*Por Carlos Raimundi

Artículo publicado en la Revista Contraeditorial en su edición del 4 de agosto de 2018.

Cambio de fase y presagio de fin de ciclo

            La actualidad política argentina está signada por un proceso de franca descomposición y deslegitimación del oficialismo en todos los frentes. Y en todos los niveles. Me adelanto a decir esto, porque estoy convencido de que cuando se rasga el telón mediático que oculta la realidad, se desmorona integralmente. Incluida esa sonrisa tan pulcramente ensayada a nivel cinematográfico de María Eugenia Vidal, en quien el poder depositó sus expectativas de recambio ante el desgaste del presidente.

            No podía ser de otra forma.
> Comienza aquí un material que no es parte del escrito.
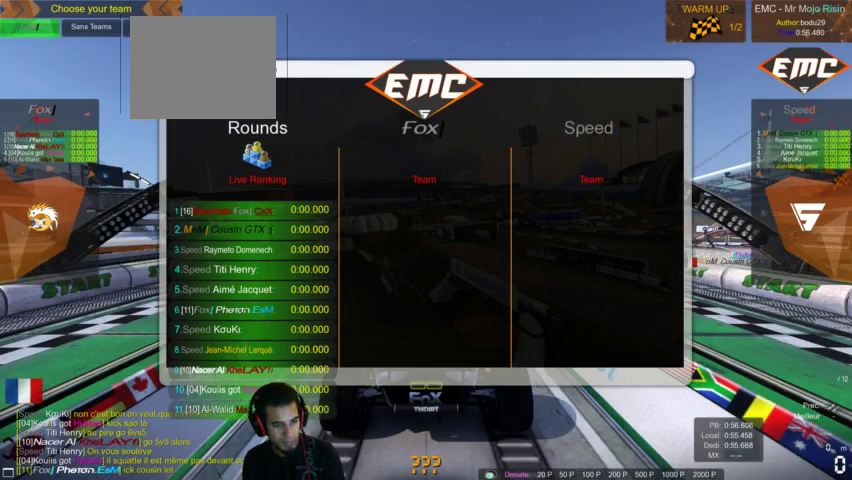
{"buttons": ["SQUARE"], "left_stick": "center", "right_stick": "center", "events": [[100, "SQUARE", "down"]]}
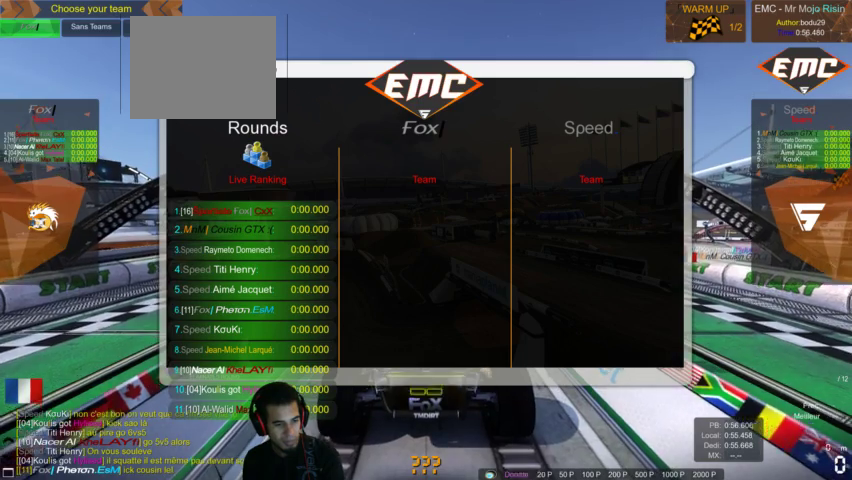
{"buttons": ["SQUARE"], "left_stick": "center", "right_stick": "center", "events": []}
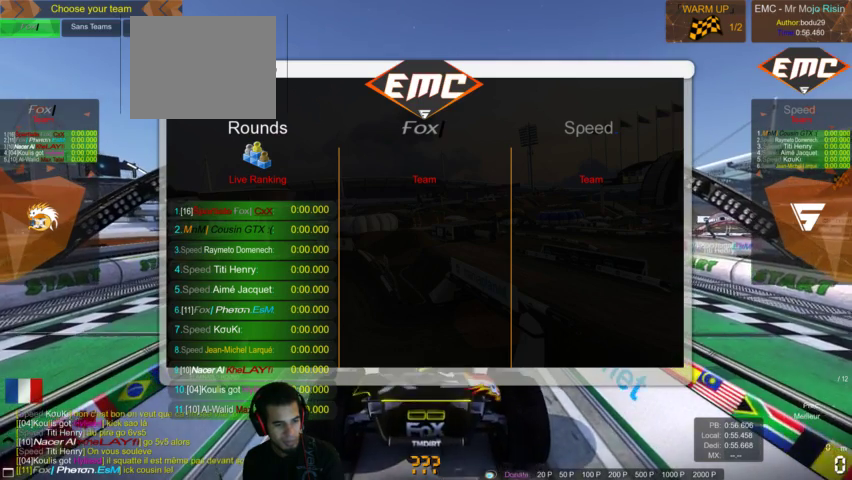
{"buttons": ["SQUARE"], "left_stick": "center", "right_stick": "center", "events": []}
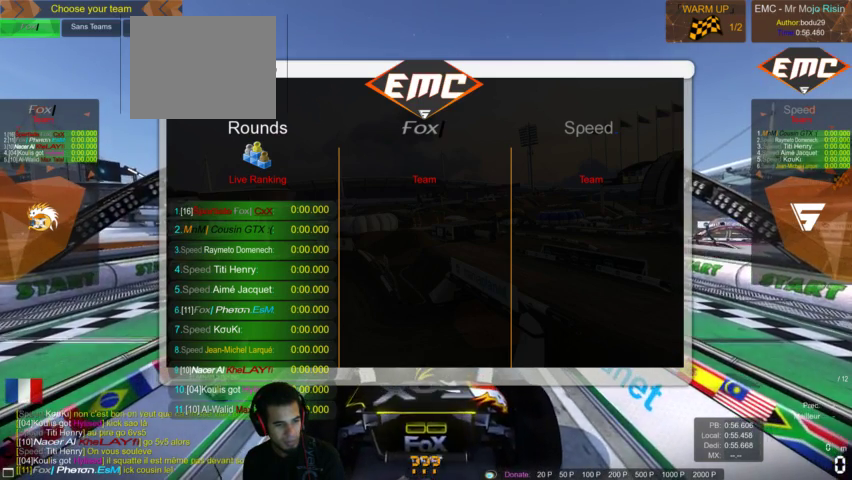
{"buttons": ["CIRCLE"], "left_stick": "center", "right_stick": "center", "events": [[200, "SQUARE", "up"], [400, "CIRCLE", "down"]]}
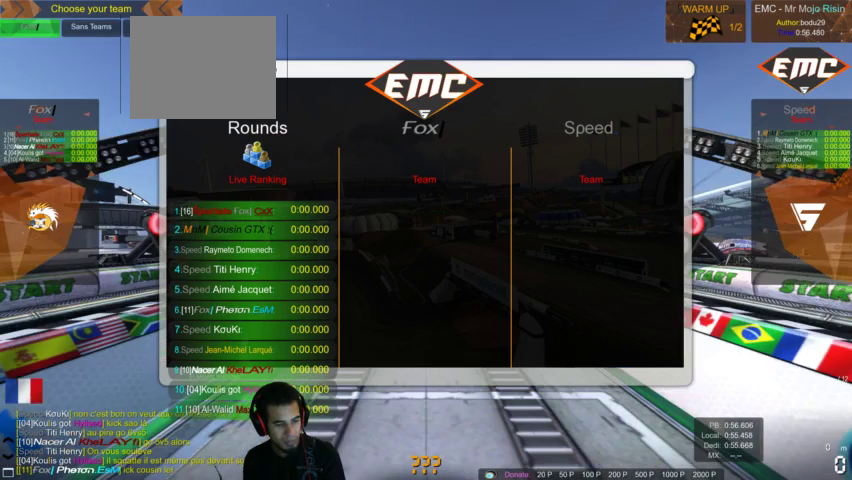
{"buttons": [], "left_stick": "center", "right_stick": "center", "events": [[167, "CIRCLE", "up"]]}
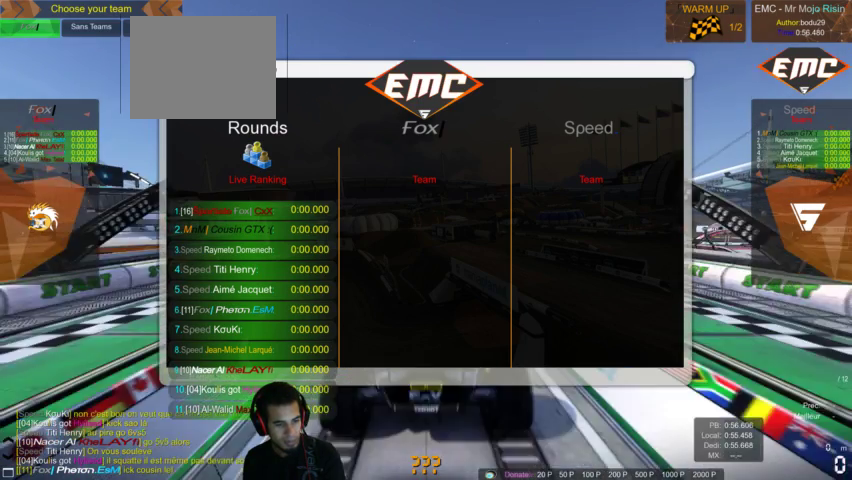
{"buttons": ["R1"], "left_stick": "center", "right_stick": "center", "events": [[33, "R1", "down"], [200, "CIRCLE", "down"], [200, "R1", "up"], [333, "CIRCLE", "up"], [400, "R1", "down"]]}
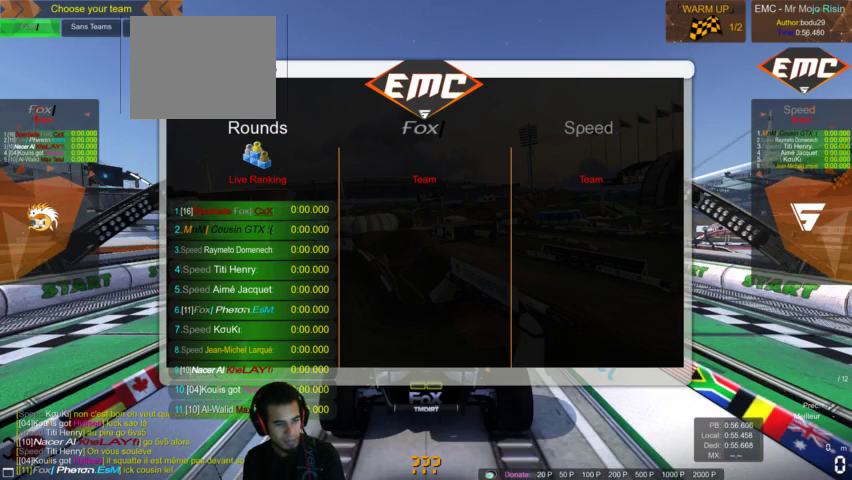
{"buttons": [], "left_stick": "center", "right_stick": "center", "events": [[67, "R1", "up"]]}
Un proyecto basado únicamente en el ingreso de capital especulativo del exterior, la maximización de su tasa de ganancia financiera y la apertura absoluta para fugarse libremente del país en el corto plazo, no podía arribar a otro destino que la insustentabilidad.

            Frente a la previsible tensión entre el dólar y la tasa de interés, el gobierno no tuvo idea mejor que recurrir al FMI. Contrariamente a como ese producto fue “vendido” a la opinión pública de la mano de la celebración de “Argentina, país emergente”, el acuerdo con el FMI augura las peores consecuencias en dos planos principales. Para los inversores, es una señal de debilidad más que de fortaleza, lo que atiza la volatilidad y vulnerabilidad del modelo. Y para el pueblo, las provincias y los municipios, no es otra cosa que un ajuste mayor aún al que ya venían experimentando.

            El macrismo hizo una mala lectura del contexto internacional. Si bien replica la esencia de las políticas neoliberales de los años 90, hay una gran diferencia entre el actual proteccionismo y retracción de capitales, con la liquidez financiera de aquellos tiempos, cuando los EE.UU. acababan de ganar la guerra fría. En aquel momento, la Argentina podía captar recursos a fin de disimular el ajuste y demorar la evidencia de sus consecuencias más escabrosas. Hoy el macrismo hizo su apuesta internacional al eje Europa-Estados Unidos, que está en franco retroceso con relación a la pujanza del eje eurasiático. Así, no encuentra financiamiento internacional para otra cosa que no sea la maximizar ganancia financiera a corto plazo, pero no para desarrollo productivo alguno.

            Este contexto –mezcla de ajuste conocido que no ofrece horizonte alguno a la sociedad con mala lectura y mala gestión de la coyuntura- precipitó la descomposición política del gobierno, la caída de su imagen y del apoyo social de que gozaba. El capital electoral de octubre de 2017 resultó dilapidado, en la medida que el gobierno nacional lo interpretó como un cheque en blanco para desatar un aluvión de medidas impopulares como el tarifazo, las reformas laboral y previsional, las paritarias a la baja, el retorno al FMI. Esa misma sociedad que lo había preferido electoralmente comenzó a repudiarlo progresivamente a partir de diciembre, marcando una tendencia al deterioro de la cual difícilmente pueda recuperarse.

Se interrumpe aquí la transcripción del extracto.